In the context of Moldova's integration into EU structures, the Service imperatively intends to join regional intelligence platforms, establish and promote bilateral and multilateral relations with line institutions at international arena. The goal pursued in this interaction is oriented towards fundamental national security interests and active involvement of the SIS in creating an adequate climate for regional and European security, aiming at the promotion of Moldova's image not only as security consumers but also as a generator of it.

=== Informational security ===
Cyberspace gets to be a comfortable platform for preparing and conducting computer crimes, cyber terrorism and other malicious actions designed to affect, directly or indirectly, the national security. Thus, the penetration of informational systems or electronic communication of public authorities and other institutions and public or private companies, which are dealing with sensitive information, may compromise the confidentiality, integrity or availability of this information, and therefore may cause financial or other damage, including the damage to state security. Also, penetration of informational systems afferent to critical infrastructure of the Republic of Moldova may result in unauthorized control over these systems, and therefore, in affecting the economic, social, political, informational, military and other kind of processes.

However, the global nature of informational systems and electronic communication networks, as well as transnational nature of cybercrime requires close coordination among all responsible institutions at both national and global level.

In this context, one of the primary missions is to prevent and combat aggression in virtual environment, internal or external, targeting electronic communication systems of national importance.

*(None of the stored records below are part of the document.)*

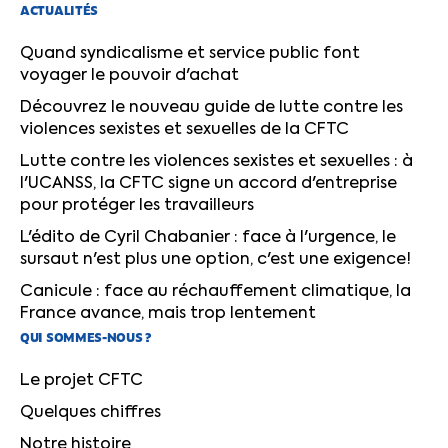
ACTUALITÉS
Quand syndicalisme et service public font
voyager le pouvoir d'achat
Découvrez le nouveau guide de lutte contre les
violences sexistes et sexuelles de la CFTC
Lutte contre les violences sexistes et sexuelles : à
l'UCANSS, la CFTC signe un accord d'entreprise
pour protéger les travailleurs
L'édito de Cyril Chabanier : face à l'urgence, le
sursaut n'est plus une option, c'est une exigence!
Canicule : face au réchauffement climatique, la
France avance, mais trop lentement
QUI SOMMES-NOUS ?
Le projet CFTC
Quelques chiffres
Notre histoire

This mission is carried out in accordance with the legislation in force through the following operational processes:

- developing proposals on ensuring informational security, developing and promoting of state policy and exercising control in ensuring the protection of state secret information in cyberspace;
- creating, ensuring the operation and security of governmental electronic communication systems, developing strategy and implementing national policy in the field of administration and ensuring the operation and security of special electronic communication systems;
- providing the state leadership, ministries, departments and other public authorities, including abroad, according to the Nomenclature prepared by the Government, with governmental communication, that is coded, secret and other types of telecommunications, organizing and ensuring their safety;
- tracking radio emissions of radio-electronic transmitters the activity of which endangers the state security.

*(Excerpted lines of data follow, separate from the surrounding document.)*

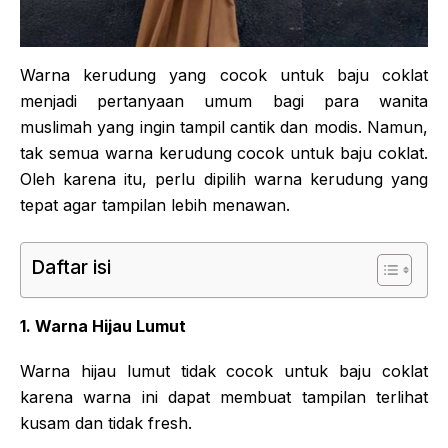
Warna kerudung yang cocok untuk baju coklat
menjadi pertanyaan umum bagi para wanita
muslimah yang ingin tampil cantik dan modis. Namun,
tak semua warna kerudung cocok untuk baju coklat.
Oleh karena itu, perlu dipilih warna kerudung yang
tepat agar tampilan lebih menawan.
Daftar isi
1. Warna Hijau Lumut
Warna hijau lumut tidak cocok untuk baju coklat
karena warna ini dapat membuat tampilan terlihat
kusam dan tidak fresh.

=== Intelligence analysis ===
Intelligence analysis is the process of transformation of primary data, gathered by means of secret sources (HUMINT, SIGINT, IMINT, MASINT) or open sources (OSINT), in intelligence relevant for national security.

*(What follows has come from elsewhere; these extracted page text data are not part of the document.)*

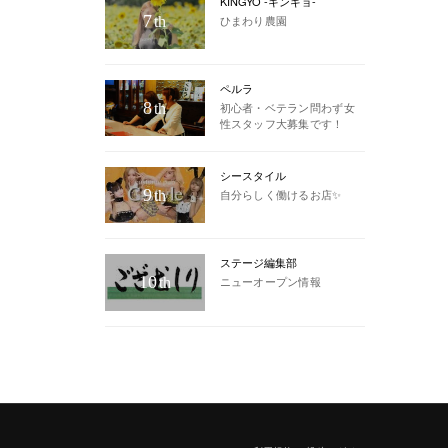
KINGYO -キンギョ-
7
ひまわり農園
th
ペルラ
8
初心者・ベテラン問わず女
th
性スタッフ大募集です！
シースタイル
9
自分らしく働けるお店✨
th
ステージ編集部
10
ニューオープン情報
th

This activity means filtering, separating, comparing, and integrating the primary data. The result of this complex process is – producing intelligence products (complex document with timely, relevant and verified information, with assessment and forecasting elements).

The main effort of the SIS analysts is to apply valuable judgments, especially to uncertainties, incomplete data, ambiguous situations, towards orienting the data gathering process (for intelligence and counterintelligence components).

The outcome of intelligence analysis (intelligence product), usually, is disseminated to legal beneficiaries / decision-makers and is meant to support them in taking decisions of national interest in two priority directions:

a) prevention/ mitigation of risks, threats and vulnerabilities to national security;

b) use of opportunities to promote national interests.